Wawel Castle receives gift from Metropolitan Museum of Art
A portrait of Polish Prince Władysław Zygmunt (Ladislaus Sigismund), from the workshop of the Flemish master Peter Paul Rubens, has become the property of the Wawel Castle in Kraków, southern Poland.
The work, in oil on canvas, dating from around 1624, has been on long-term loan from the Metropolitan Museum of Art in New York since 1977.
Wawel Castle spokeswoman Urszula Wolak-Dudek said that last week it received a letter from Max Hollein, the director of the Metropolitan Museum, with a suggestion that the painting could become the property of the Wawel Castle as “a token of friendship and cooperation between our museums and our countries.”
The director of Wawel Castle, Andrzej Betlej, said: “This is a significant event for Polish museum collections, in view of the high merit of the royal portrait, one of the key elements of the Wawel Castle’s stately rooms. The loan was extended on an annual basis. This time, in response to our request for an extension, we were told we could keep the painting as a gift. Naturally, we have accepted the gift with gratitude. The legal formalities will be settled shortly.”

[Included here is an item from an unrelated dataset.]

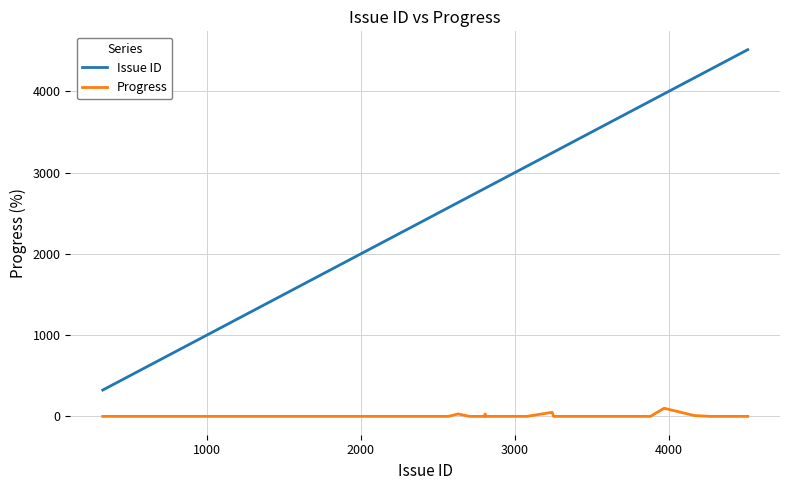

True or false: Issue ID and Progress cross at least once.

False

Rubens himself never visited Poland but Polish Prince Władysław Zygmunt, the future King Ladislaus IV, could have met the artist when on a Grand Tour of western and southern Europe. Historical records speak of his visit to Rubens’ studio in September 1624.
The portrait shows the prince dressed in Spanish clothes, knee-length, in front of a billowing curtain, with a golden chain and the insignia of the Golden Fleece on his breast, an order bestowed on him in 1615 by Philip III of Spain.
His right hand rests on a commander’s baton. He is wearing a black costume embroidered in gold on the sleeves, with white lace cuffs and collar, a coat flung across his left shoulder, the gilt handle of his sword visible by his left side, and a large brimmed hat with a tassel decorated with jewels and feathers.